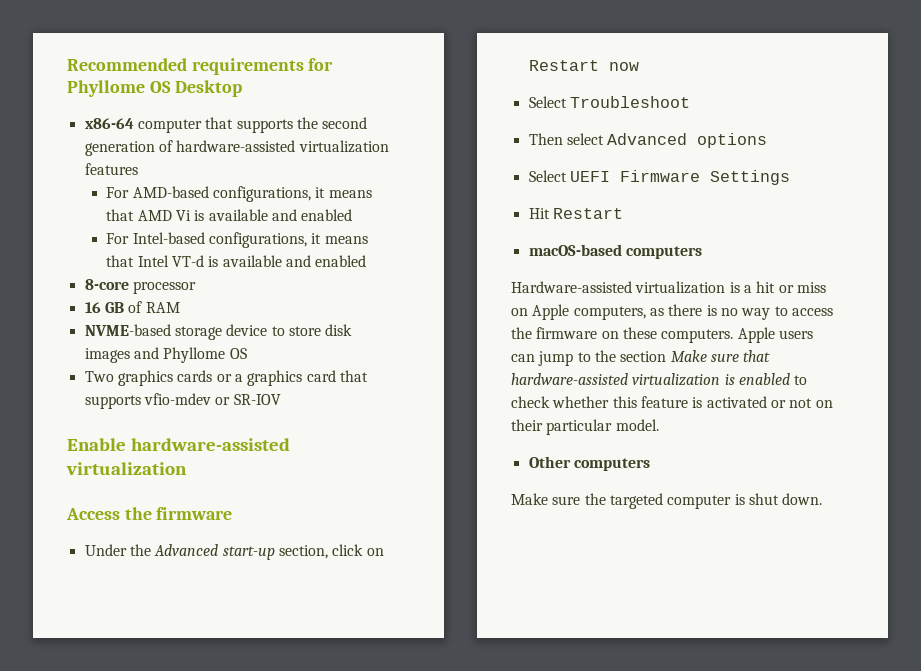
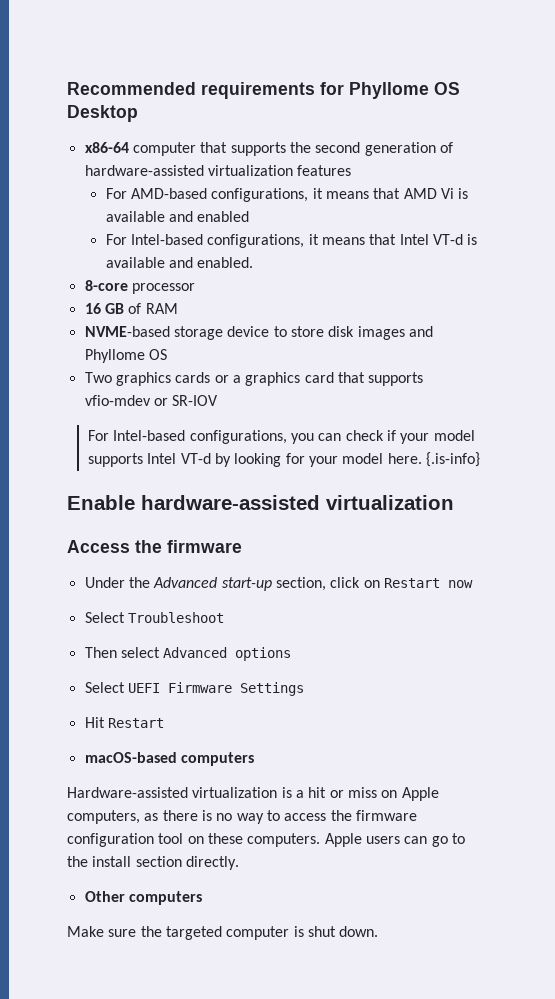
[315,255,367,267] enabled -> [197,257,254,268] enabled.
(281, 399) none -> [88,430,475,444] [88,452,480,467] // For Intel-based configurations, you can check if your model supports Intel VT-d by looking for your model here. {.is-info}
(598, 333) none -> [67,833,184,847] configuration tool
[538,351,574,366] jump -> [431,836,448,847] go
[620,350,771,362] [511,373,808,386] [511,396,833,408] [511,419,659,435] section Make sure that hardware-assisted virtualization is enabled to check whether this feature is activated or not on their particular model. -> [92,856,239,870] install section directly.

● ● ● ●

**TASK DIRECTIONS:** Take the lines from the one containing "[538,351,574,366] jump ->" through the final line of the entries above, and set them down exactly, with nothing added.

**RESPONSE AREA:**
[538,351,574,366] jump -> [431,836,448,847] go
[620,350,771,362] [511,373,808,386] [511,396,833,408] [511,419,659,435] section Make sure that hardware-assisted virtualization is enabled to check whether this feature is activated or not on their particular model. -> [92,856,239,870] install section directly.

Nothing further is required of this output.